Este domingo, no regresso do congresso do PSD, jantei em casa de uma das minhas primas. E perguntei aos filhos mais velhos, o que aprenderam nas aulas de Cidadania. “Nada”, responderam quase em uníssimo, manifestando satisfação por já não terem estas aulas como disciplina autónoma. Ela, com 16 anos, menina exemplar e responsável, parece ter achado um desperdício de tempo; já ele, com 14 quase 15, ainda disse que faziam trabalhos sobre vários assuntos.
A resposta desta minha micro e muito particular amostra de domingo à noite, mostra que pode haver razão para mudar o programa da disciplina de Cidadania, o anúncio mais aplaudido do discurso final de Luís Montenegro. Afinal, se há uma disciplina em que os alunos não identificam o que aprendem, alguma coisa não estará muito bem. Mas a resposta deles também parece tirar toda a razão aos que dizem que esta disciplina está sujeita a “amarras a projetos ideológicos ou de fação” ou que serve para “impingir às crianças a agenda ideológica esquerdista”.
A Joana Pereira Bastos explica aqui o que é suposto ser esta disciplina. Das conversas que vou tendo com pais e alunos cada vez que a Cidadania vem à baila, tenho a ideia de que nesta, muito mais do que nas disciplinas clássicas ou tradicionais, as aulas dependem sobretudo de quem as dá, conteúdos incluídos.
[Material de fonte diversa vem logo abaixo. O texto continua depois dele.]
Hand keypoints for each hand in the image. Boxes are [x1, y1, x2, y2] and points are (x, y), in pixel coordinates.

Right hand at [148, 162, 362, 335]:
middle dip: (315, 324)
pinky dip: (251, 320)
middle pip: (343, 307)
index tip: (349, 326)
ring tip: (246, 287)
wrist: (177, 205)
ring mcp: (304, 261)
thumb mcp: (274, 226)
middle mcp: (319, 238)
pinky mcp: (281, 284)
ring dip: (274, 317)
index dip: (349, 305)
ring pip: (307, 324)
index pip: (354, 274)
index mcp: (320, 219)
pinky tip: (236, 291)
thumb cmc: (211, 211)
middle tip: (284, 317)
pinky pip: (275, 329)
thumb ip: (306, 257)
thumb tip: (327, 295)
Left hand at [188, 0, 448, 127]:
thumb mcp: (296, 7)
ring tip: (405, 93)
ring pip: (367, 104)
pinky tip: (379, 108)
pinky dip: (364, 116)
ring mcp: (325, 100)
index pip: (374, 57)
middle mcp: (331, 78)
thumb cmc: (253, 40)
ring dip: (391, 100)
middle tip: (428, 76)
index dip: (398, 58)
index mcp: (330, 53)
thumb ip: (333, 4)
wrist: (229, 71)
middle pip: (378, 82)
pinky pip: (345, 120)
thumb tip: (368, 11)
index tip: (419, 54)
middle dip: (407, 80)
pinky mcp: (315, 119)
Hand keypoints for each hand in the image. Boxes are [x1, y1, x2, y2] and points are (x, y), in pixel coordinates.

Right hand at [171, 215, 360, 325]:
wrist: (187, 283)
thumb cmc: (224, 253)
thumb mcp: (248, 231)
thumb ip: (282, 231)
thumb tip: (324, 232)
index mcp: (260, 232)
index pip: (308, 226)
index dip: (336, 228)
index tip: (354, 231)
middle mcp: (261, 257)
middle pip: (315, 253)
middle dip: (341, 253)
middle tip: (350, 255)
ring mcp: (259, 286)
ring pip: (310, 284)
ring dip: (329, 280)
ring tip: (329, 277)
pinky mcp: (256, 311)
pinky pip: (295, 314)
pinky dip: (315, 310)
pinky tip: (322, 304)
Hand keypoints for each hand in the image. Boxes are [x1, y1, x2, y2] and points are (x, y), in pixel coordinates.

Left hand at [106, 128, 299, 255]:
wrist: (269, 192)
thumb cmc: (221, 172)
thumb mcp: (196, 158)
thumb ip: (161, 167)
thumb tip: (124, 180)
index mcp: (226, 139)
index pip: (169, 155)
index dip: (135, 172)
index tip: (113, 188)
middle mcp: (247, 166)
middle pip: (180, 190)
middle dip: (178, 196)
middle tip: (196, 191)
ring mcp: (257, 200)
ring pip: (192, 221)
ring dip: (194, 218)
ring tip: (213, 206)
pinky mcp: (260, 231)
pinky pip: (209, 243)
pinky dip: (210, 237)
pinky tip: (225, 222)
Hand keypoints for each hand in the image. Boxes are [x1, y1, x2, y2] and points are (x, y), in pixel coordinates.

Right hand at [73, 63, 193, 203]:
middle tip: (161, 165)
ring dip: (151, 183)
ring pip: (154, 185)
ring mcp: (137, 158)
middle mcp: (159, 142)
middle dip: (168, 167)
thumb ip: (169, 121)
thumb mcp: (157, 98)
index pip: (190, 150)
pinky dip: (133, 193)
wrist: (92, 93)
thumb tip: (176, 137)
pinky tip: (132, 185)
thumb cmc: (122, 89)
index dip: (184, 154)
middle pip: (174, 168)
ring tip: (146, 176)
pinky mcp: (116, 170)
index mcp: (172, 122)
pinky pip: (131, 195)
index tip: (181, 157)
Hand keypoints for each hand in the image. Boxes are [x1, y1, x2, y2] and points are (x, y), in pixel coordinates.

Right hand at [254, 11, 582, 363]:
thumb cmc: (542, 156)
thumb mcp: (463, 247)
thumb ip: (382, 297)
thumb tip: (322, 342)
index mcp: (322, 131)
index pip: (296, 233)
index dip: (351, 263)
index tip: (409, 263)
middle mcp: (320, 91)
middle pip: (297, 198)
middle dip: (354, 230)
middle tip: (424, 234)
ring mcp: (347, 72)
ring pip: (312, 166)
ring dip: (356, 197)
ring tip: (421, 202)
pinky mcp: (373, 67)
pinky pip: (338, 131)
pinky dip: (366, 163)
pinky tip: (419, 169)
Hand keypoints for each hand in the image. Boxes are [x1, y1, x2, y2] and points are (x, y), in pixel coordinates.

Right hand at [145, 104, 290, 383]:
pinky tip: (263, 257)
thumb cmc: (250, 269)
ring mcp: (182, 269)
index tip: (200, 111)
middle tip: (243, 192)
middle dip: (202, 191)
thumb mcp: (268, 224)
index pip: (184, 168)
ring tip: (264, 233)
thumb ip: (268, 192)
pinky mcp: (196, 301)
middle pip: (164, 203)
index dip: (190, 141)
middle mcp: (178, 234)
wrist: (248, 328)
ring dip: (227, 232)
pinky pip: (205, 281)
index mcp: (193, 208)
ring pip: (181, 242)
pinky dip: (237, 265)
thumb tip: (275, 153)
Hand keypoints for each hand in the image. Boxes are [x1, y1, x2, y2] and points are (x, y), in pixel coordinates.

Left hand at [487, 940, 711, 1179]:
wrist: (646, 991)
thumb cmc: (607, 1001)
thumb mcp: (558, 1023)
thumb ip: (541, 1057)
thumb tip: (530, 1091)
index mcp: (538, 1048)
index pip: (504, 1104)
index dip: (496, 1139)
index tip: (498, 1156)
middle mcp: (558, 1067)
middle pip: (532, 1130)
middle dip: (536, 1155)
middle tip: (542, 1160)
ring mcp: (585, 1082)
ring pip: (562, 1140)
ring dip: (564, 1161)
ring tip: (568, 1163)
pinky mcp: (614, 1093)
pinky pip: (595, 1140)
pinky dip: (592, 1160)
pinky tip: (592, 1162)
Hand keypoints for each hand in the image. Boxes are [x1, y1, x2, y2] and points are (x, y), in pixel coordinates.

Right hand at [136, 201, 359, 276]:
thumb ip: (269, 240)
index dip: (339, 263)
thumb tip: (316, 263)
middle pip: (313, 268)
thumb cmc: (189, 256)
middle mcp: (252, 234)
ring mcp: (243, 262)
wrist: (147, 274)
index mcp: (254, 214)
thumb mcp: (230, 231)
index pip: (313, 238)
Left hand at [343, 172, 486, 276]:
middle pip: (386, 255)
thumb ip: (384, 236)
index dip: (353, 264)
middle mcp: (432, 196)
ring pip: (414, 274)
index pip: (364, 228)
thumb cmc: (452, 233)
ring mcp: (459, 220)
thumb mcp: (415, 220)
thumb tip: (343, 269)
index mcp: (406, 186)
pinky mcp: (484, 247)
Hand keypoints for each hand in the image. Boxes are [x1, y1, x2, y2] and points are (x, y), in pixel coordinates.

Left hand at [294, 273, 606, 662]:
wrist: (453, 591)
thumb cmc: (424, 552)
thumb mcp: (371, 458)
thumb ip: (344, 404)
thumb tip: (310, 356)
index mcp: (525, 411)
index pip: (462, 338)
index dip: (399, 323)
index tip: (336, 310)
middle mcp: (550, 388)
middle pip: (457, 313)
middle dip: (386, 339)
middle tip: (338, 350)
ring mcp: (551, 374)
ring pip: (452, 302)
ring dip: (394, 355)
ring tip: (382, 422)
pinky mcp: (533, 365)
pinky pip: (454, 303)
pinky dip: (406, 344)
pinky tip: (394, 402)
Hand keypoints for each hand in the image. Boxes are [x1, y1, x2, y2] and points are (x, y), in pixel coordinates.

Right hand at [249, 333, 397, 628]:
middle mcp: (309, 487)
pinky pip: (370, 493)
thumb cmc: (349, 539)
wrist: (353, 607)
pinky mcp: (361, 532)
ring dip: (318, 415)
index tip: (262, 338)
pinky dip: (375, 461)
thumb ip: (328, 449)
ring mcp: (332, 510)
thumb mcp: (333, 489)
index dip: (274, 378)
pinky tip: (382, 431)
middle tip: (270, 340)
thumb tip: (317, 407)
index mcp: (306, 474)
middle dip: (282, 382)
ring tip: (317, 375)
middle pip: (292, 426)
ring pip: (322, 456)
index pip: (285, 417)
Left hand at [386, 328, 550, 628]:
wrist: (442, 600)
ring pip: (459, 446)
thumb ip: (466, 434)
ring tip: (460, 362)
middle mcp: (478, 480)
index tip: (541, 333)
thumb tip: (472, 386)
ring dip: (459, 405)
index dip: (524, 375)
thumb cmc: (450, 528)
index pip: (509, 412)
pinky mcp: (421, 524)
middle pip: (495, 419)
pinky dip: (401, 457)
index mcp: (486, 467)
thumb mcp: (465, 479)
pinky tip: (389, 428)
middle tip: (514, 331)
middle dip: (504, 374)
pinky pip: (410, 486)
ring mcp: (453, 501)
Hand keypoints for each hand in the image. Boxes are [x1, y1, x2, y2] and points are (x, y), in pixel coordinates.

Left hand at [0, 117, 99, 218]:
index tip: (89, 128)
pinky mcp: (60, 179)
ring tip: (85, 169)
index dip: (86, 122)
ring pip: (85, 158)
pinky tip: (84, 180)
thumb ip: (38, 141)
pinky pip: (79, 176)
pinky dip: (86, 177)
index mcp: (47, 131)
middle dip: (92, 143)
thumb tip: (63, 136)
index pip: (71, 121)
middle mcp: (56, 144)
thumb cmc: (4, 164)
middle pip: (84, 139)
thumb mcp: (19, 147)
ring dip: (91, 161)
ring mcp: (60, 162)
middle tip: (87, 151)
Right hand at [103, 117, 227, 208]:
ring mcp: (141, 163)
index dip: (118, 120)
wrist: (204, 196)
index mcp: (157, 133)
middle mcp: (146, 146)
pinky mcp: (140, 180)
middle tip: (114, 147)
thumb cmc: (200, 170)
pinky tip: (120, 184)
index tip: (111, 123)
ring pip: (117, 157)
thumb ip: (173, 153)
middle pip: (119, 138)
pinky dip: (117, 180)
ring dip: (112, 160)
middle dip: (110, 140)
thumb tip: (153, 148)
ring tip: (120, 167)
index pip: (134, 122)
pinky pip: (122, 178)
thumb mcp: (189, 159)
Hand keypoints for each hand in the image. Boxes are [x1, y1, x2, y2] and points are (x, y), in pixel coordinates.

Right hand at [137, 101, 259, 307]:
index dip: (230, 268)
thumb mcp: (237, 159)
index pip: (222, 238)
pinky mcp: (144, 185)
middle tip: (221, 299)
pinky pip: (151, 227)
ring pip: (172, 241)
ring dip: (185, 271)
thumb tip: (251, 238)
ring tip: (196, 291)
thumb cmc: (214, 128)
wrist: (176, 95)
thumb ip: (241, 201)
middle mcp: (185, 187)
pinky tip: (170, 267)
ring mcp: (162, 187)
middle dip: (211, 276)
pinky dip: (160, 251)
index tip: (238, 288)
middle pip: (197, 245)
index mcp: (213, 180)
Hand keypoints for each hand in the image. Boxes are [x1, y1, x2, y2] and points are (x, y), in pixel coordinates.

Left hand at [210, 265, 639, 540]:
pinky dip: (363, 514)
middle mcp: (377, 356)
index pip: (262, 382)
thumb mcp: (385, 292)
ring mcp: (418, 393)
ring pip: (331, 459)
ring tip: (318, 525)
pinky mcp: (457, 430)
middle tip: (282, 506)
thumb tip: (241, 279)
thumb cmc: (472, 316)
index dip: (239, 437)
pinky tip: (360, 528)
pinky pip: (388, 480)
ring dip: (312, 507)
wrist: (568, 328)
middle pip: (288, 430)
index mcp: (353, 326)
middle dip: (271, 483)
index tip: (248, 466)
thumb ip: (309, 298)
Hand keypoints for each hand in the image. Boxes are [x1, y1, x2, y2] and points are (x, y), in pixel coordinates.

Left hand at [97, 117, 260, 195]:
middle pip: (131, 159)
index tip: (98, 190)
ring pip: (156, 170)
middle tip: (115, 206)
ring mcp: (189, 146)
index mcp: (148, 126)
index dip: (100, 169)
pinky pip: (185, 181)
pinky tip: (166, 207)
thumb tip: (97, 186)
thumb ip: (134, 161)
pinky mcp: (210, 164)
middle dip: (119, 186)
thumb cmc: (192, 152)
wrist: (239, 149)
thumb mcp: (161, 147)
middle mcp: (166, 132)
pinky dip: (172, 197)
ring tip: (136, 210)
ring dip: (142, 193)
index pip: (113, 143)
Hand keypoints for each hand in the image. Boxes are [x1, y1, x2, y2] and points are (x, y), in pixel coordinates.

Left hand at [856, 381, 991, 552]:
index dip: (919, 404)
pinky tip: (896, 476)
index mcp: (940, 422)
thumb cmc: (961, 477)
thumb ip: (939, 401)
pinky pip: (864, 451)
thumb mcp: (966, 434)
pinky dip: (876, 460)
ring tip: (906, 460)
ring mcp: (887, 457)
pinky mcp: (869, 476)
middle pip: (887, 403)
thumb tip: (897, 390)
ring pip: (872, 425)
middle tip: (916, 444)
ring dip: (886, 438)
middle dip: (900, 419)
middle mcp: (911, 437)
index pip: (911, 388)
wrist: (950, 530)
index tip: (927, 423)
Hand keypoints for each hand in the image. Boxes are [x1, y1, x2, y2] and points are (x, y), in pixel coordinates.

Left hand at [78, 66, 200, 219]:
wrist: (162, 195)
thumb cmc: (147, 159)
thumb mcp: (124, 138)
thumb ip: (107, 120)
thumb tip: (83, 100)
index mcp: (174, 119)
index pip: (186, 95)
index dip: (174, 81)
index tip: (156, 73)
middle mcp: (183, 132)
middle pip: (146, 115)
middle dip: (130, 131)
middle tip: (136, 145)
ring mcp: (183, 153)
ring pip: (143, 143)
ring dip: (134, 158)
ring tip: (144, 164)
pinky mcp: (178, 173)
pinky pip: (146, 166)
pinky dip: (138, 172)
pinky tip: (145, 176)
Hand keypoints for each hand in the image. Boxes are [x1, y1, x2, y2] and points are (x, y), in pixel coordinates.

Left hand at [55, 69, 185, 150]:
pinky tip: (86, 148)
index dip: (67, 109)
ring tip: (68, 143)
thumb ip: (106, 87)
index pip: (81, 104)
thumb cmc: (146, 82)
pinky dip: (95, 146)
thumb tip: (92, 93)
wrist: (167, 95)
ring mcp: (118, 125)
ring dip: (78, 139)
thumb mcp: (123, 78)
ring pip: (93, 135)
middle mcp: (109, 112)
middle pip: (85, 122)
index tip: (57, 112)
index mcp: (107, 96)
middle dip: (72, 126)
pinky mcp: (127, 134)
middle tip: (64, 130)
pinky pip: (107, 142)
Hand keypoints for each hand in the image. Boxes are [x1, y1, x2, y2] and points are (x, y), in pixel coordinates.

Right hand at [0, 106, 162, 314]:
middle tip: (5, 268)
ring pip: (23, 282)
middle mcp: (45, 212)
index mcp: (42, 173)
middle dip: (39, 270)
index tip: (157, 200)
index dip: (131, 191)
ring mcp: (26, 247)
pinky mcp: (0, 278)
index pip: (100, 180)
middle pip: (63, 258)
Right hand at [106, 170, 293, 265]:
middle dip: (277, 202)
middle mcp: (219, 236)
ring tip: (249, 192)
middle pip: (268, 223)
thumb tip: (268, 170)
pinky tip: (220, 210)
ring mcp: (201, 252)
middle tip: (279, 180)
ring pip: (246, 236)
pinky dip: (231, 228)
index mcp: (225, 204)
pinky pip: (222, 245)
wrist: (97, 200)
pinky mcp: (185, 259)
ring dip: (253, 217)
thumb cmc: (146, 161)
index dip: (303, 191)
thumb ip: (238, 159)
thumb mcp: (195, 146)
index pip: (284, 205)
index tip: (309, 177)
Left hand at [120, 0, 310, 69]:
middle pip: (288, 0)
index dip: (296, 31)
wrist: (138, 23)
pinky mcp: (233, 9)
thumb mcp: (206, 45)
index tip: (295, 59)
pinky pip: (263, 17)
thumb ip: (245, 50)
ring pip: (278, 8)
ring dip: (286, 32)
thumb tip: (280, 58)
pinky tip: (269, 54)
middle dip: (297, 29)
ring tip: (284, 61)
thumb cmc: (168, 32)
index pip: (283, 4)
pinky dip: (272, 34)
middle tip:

Sim, acho que é preciso, seja em Ciências, Biologia ou Cidadania, falar sobre sexualidade, porque há pais que não sabem ou não querem falar de sexo com os filhos. Sim, acho que é preciso falar de tolerância e respeito pela diferença, seja em História ou em Cidadania, porque nem todos os educadores são tolerantes. Sim, acho que é preciso falar de ecologia, seja em Geografia ou Cidadania. Tal como também acho que é preciso falar de literacia para os media, porque, como ainda recentemente nos mostrou o primeiro-ministro, há muitos adultos que precisam de noções básicas. E acho, sobretudo, que é preciso falar de política: dar noções básicas de funcionamento e organização dos sistemas políticos, visitar as instituições, explicar quando votamos, o que votamos e para que é que votamos. Como é que formamos cidadãos se não lhes damos os instrumentos para exercerem o nobre ato cidadão de votar?
Provavelmente falar de política em aulas de Cidadania também implica riscos de “amarras a projetos ideológicos”, mas prefiro uma escola e uma democracia que correm riscos do que uma escola e uma (não) democracia que evitam falar de sexo e de política e se alheiam das outras formas como esses assuntos e outros chegam aos jovens.
Que as mudanças numa disciplina que pretende formar melhores cidadãos tenha sido o momento alto do discurso de Luís Montenegro diz muito sobre o PSD que esteve reunido em Congresso. Com o Orçamento arrumado (pelo menos, por enquanto), com Marques Mendes a não causar entusiasmo, com muitas preocupações autárquicas por arrumar, pouco, muito pouco pareceu mobilizar os congressistas.
Criticar o PS, como apostaram em fazer Hugo Soares e Carlos Moedas, podia dar alguns aplausos, mas convém não hostilizar demasiado o parceiro orçamental (que reúne hoje a sua Comissão Política), pois ainda há um complicado processo de especialidade pela frente; afrontar o Chega também é arriscado quando o líder teve umas reuniões que causaram polémica que quer que passe.
Sem um inimigo claro, sem uma maioria estável e com um sentimento dúplice sobre ir a eleições quanto antes ou mais daqui a ano e meio, com vários ministros a levaram ao palco o discurso da estabilidade tão caro ao centro, Luís Montenegro fez o que lhe parece mais útil: começar a alargar eleitorado, com medidas para áreas – como a segurança e imigração – que a direita explora e com uma amostra de discurso ideológico – sobre a polémica disciplina de Cidadania – que mostra como percebeu como o eleitorado do PSD se tem tornado mais conservador.